Here's the finally updated AudioKarma thread on the giant Marantz factory in Chatsworth.  The background story is that after Superscope/Marantz opened this around 1976, they had spent so much money building it, and the market had fallen off since construction began, and costs in Japan had gone so far up, that they were broke and sold out to their foreign partners (a typical story in business, the Taj Mahal Building story).

Add to that my first personal story.  I had lusted after Marantz equipment ever since seeing a 20 in a store in 1970.  But I did ponder many alternatives before deciding what to get to replace my lousy and ill-functioning Dynaco SCA35.  I tried to have the SCA-35 repaired at a repair center on 30th Street in San Diego California in 1973.  The repair person did a bunch of things, but when I got back to my dorm room in Los Angeles, I had the same original problem--a frying noise.

I had talked to that erudite repair person about my choice in getting something new.  He wasn't inclined to see anything wrong with the SCA 35.  But anyway I proposed a Dynaco 120 plus a PAT-5, and a Marantz 2270.  His answer was that there "was no comparison."  I found this answer unilluminating and maddening.  Did he mean the Marantz was so much better?  Or that I shouldn't even be considering such choices?  He seemed to know more but be unwilling to say.  Maddening!

I though the Dynaco more reasonable for the money, but the Marantz seemed nicer somehow.  So when Pacific Stereo in Pomona dropped the price of 2270 to $399 in the summer of 1974, I couldn't resist any longer.  The frying-sound amp had one more chance at repair before becoming my sister's amplifier, but it failed that and was virtually donated when she got a nice reliable Kenwood amplifier that served her for 20 years and perhaps still.

At first, for a few weeks, I hated the 2270.  Among other things I found some of the controls a bit scratchy.  I took it back to pacific stereo for repair.  I got it back a week later identical.  Oh, well, I found after a few days the problem went away.  But also, all along, I was noticing a thin-ness compared to my SCA 35.  The SCA35 tube amplifier was giving me nice rounded out bass, whereas on the transistorized reciever the bass was all dried up.

By a couple months later, I had as much as forgotten that initial impression, and now it seemed, and decidedly so, the transistorized receiver had much tighter and more accurate bass.  Anyway, I was fine with the sound of the Marantz and the whole system I had (Dual 1209 turntable, large Advent speakers, Shure V15 III cartridge) for about 3 years before nagging doubts set in.  And for the first year, I felt like Big Man On Campus as people came and wanted to hear my system, I weirdly brought it all to the girlfriends house over christmas vacation, and so on.  By the second year, I was in the second tier, and so on.

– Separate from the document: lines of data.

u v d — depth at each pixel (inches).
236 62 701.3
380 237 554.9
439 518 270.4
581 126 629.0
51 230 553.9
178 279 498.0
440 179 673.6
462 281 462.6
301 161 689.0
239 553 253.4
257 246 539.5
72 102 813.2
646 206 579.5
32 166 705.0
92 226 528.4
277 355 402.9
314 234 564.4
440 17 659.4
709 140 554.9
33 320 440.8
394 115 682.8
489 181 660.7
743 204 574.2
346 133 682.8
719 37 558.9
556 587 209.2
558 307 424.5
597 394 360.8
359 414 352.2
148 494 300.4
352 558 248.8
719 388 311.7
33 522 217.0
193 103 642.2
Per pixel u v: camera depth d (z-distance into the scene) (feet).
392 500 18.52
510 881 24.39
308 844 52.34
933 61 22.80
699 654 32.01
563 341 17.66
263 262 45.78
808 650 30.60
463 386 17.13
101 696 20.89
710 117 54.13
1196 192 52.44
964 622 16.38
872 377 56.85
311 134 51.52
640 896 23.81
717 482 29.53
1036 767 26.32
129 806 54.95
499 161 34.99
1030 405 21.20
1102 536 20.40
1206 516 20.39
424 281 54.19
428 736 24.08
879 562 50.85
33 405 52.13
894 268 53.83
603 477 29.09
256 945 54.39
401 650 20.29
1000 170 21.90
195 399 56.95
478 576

Anyways, it was in the mid 1970's that I was hanging out with some friends of mine back in the San Fernando Valley, and one of them worked at G.A.S, which was located in Chatsworth (as was Electro Research, Quatre, and perhaps other small high end audio companies).  The first time we were driving past the Marantz building on Nordhoff (a street whose name is still familiar from my childhood in the Valley), it blew my mind there was such a big building which I had not remembered from my high school days.  I think I may have been told it was Marantz/Superscope, but that was so unbelievable to me then it didn't sink in.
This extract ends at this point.